KARACHI: Release of impounded goods ordered



By Our Staff Reporter


KARACHI, July 24: The Sindh High Court allowed a petition moved by a shipping company on Friday and ordered the customs authorities to release its impounded containers immediately.

The shipping company submitted that two of its containers were impounded in October 2001 when the goods they were carrying were seized by the customs authorities.

The importer was allowed to redeem the seized consignment on payment of duties and fines but the containers remained impounded. The company’s requests and notices failed to elicit a positive response and it approached the high court in May 2005.

Representing the petitioner company, Advocate Khalid Mehmood Siddiqui argued that no confiscation order in respect of the containers was issued by the authorities. Secondly, a container cannot be impounded under the provisions of Section 157(I) of the Customs Act, which provided only for seizure of the ‘package’ in which the goods were packed.

A division bench held after hearing the two sides that the expression ‘any package’ used in the Customs Act provision did not cover containers. It applied to ‘packages’ and other such material. Besides, neither the petitioner company was a party to the confiscation proceedings before the customs collector nor any order for confiscation of its containers was passed.

The bench observed that according to the investigation officer of the case, the carriers on which the containers were transported had already been released by the customs. Allowing the petition, it asked the authorities to release the impounded containers without further delay.

SHC DIRECTIVES: The Sindh High Court asked the owners of a disputed plot in Defence on Saturday not to create third party interest pending hearing of an application moved by other claimants.

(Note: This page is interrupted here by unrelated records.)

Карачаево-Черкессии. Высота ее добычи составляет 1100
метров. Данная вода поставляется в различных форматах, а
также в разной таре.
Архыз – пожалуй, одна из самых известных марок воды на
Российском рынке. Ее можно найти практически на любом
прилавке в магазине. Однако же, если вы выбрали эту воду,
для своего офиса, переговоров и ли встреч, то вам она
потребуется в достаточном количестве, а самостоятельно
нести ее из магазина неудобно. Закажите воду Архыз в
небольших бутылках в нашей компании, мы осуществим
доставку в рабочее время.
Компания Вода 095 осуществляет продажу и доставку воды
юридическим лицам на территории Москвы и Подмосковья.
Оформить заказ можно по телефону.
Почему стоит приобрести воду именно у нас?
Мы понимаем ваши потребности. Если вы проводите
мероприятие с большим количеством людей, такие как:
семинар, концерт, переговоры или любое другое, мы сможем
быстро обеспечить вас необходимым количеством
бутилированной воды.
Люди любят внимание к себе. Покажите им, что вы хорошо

Syed Zakir Hussain and his three sons alleged through Advocate Ziaul Haq Makhdoom that plaintiffs Abdul Hafeez and Mohammad Sabir unlawfully occupied a plot (No 140/1, 31st Street, Phase VI, DHA) inherited by them through Ms Anwar Jahan, deceased wife of Zakir Hussain, through a power and sub-power of attorney while they were abroad. They requested an interim order to restrain the plaintiff respondents, who approached the court for specific performance of a sale agreement.